Try it: Filter the material below so that only lines containing "still" remain.

Material provided:
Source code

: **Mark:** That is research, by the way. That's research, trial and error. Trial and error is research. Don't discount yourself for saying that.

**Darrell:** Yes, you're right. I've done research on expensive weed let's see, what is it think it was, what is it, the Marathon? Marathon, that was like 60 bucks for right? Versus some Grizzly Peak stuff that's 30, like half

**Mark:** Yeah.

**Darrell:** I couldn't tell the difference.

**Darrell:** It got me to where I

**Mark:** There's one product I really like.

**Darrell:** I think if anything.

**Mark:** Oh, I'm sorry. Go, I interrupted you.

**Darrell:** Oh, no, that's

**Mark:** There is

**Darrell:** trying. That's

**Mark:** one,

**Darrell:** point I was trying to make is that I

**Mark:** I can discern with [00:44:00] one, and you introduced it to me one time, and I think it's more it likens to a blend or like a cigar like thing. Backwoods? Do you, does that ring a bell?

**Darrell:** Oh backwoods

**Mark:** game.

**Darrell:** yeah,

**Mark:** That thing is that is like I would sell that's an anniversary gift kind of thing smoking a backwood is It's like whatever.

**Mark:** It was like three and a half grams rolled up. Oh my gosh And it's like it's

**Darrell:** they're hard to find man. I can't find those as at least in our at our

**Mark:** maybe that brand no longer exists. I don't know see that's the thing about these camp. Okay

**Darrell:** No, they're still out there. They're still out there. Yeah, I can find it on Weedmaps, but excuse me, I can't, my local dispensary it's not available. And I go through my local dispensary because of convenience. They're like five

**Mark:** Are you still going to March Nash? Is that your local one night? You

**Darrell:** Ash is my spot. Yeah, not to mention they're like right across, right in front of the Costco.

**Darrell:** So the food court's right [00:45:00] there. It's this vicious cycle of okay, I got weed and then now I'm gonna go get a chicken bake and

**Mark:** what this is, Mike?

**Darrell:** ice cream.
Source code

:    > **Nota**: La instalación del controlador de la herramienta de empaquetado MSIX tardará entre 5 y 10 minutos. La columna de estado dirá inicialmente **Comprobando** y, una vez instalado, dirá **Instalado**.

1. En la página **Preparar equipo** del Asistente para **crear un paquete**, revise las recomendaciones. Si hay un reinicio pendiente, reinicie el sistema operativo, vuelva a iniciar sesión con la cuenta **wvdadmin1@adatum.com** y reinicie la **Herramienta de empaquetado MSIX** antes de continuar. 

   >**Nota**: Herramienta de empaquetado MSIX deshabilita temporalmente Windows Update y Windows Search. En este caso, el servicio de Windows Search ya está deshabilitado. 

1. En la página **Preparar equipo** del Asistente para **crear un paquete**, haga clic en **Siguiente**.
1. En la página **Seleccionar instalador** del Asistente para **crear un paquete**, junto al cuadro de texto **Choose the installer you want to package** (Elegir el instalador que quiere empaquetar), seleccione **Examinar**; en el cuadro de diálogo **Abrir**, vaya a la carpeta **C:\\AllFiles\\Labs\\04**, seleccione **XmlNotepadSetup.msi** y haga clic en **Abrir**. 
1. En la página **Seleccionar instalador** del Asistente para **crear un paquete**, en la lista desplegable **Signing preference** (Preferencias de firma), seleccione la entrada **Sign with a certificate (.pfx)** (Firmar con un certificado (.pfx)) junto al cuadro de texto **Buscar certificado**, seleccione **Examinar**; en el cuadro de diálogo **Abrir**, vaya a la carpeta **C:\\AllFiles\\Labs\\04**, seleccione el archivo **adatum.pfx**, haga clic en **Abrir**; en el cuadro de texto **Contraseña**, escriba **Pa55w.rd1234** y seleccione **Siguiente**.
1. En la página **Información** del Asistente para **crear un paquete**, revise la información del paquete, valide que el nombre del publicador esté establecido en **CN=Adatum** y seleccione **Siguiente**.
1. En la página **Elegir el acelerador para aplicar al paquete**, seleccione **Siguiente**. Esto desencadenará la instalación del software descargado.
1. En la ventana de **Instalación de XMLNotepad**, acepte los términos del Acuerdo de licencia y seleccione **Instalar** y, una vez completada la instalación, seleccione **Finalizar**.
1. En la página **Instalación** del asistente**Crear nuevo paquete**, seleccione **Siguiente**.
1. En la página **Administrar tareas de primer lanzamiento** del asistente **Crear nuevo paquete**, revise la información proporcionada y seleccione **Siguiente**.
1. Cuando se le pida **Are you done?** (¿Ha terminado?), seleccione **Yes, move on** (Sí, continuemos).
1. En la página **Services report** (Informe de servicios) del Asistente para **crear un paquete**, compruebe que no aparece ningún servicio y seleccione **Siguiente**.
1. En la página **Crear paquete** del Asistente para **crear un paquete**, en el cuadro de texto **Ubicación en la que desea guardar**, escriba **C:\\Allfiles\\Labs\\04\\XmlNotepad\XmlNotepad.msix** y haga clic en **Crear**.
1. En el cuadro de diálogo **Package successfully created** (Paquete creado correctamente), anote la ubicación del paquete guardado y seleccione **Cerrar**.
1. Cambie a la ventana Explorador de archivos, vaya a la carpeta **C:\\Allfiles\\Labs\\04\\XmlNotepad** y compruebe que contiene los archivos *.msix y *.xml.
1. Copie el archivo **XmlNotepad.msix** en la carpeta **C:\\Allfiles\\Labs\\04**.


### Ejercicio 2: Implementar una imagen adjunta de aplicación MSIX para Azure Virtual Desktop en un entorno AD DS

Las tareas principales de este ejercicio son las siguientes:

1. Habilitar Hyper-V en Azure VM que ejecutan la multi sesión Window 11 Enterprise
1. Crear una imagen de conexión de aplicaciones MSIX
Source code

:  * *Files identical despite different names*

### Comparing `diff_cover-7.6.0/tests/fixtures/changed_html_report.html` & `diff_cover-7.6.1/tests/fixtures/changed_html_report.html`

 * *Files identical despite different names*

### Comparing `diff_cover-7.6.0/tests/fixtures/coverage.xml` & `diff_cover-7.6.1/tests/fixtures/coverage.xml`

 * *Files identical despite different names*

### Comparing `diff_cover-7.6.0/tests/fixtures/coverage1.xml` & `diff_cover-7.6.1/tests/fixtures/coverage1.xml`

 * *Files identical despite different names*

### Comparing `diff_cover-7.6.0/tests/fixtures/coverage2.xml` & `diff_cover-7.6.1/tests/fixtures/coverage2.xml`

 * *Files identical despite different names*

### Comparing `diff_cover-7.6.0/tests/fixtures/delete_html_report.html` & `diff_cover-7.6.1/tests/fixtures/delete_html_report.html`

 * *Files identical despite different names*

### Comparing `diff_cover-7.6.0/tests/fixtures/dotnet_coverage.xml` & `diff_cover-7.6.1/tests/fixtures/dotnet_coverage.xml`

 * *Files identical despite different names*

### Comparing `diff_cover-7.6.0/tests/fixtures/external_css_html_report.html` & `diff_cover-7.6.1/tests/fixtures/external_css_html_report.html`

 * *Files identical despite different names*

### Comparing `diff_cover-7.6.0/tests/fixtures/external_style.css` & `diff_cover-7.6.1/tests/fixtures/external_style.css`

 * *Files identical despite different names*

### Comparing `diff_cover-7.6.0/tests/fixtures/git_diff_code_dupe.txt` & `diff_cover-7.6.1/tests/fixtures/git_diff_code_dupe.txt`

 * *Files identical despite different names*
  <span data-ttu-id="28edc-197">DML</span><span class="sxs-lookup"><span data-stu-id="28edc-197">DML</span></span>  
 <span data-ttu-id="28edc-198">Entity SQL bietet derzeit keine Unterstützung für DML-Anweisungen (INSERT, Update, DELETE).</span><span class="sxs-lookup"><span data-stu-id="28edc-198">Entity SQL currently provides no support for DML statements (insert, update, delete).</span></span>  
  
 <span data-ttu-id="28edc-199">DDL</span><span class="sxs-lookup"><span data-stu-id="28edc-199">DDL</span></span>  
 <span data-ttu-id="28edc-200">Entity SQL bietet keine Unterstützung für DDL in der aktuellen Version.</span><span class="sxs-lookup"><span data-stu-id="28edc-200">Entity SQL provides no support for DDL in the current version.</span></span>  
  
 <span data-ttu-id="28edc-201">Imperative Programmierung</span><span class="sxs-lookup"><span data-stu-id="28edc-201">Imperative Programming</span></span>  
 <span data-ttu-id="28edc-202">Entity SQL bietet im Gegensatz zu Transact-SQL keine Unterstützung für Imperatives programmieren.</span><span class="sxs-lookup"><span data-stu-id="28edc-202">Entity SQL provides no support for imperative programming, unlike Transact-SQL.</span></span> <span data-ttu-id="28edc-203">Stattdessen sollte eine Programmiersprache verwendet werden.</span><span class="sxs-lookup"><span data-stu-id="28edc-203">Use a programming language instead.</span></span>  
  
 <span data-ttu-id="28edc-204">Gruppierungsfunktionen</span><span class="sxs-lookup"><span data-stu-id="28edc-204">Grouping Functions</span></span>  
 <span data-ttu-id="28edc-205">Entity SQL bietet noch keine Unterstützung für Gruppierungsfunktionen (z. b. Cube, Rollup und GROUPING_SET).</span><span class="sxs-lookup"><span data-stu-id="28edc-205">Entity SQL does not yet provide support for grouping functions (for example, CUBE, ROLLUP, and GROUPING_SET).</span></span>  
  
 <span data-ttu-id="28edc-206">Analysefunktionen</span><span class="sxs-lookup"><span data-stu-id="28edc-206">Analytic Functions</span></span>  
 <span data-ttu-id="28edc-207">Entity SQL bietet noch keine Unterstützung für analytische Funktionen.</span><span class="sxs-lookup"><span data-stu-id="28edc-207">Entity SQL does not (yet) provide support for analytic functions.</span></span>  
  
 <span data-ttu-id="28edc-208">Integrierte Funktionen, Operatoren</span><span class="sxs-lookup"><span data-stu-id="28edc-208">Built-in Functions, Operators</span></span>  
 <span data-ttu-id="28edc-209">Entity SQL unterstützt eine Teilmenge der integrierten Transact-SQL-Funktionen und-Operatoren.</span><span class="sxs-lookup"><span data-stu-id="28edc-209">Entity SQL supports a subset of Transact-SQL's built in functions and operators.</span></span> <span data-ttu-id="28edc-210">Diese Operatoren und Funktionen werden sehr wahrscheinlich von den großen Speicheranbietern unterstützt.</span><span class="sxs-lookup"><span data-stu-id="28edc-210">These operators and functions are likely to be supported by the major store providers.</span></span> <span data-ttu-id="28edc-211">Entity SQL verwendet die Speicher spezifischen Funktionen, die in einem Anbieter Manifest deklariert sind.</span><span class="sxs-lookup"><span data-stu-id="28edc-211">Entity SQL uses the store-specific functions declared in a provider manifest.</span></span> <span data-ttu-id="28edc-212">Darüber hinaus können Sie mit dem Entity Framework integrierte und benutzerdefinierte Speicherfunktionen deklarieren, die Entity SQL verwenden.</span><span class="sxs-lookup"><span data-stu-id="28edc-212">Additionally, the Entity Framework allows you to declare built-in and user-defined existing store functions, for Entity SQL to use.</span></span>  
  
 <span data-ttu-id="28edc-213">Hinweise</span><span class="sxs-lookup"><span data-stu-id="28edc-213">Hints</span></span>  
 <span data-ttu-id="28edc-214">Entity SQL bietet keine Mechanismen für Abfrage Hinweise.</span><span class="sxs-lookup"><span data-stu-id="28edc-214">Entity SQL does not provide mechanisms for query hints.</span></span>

Solution below:
**Darrell:** No, they're still out there. They're still out there. Yeah, I can find it on Weedmaps, but excuse me, I can't, my local dispensary it's not available. And I go through my local dispensary because of convenience. They're like five
**Mark:** Are you still going to March Nash? Is that your local one night? You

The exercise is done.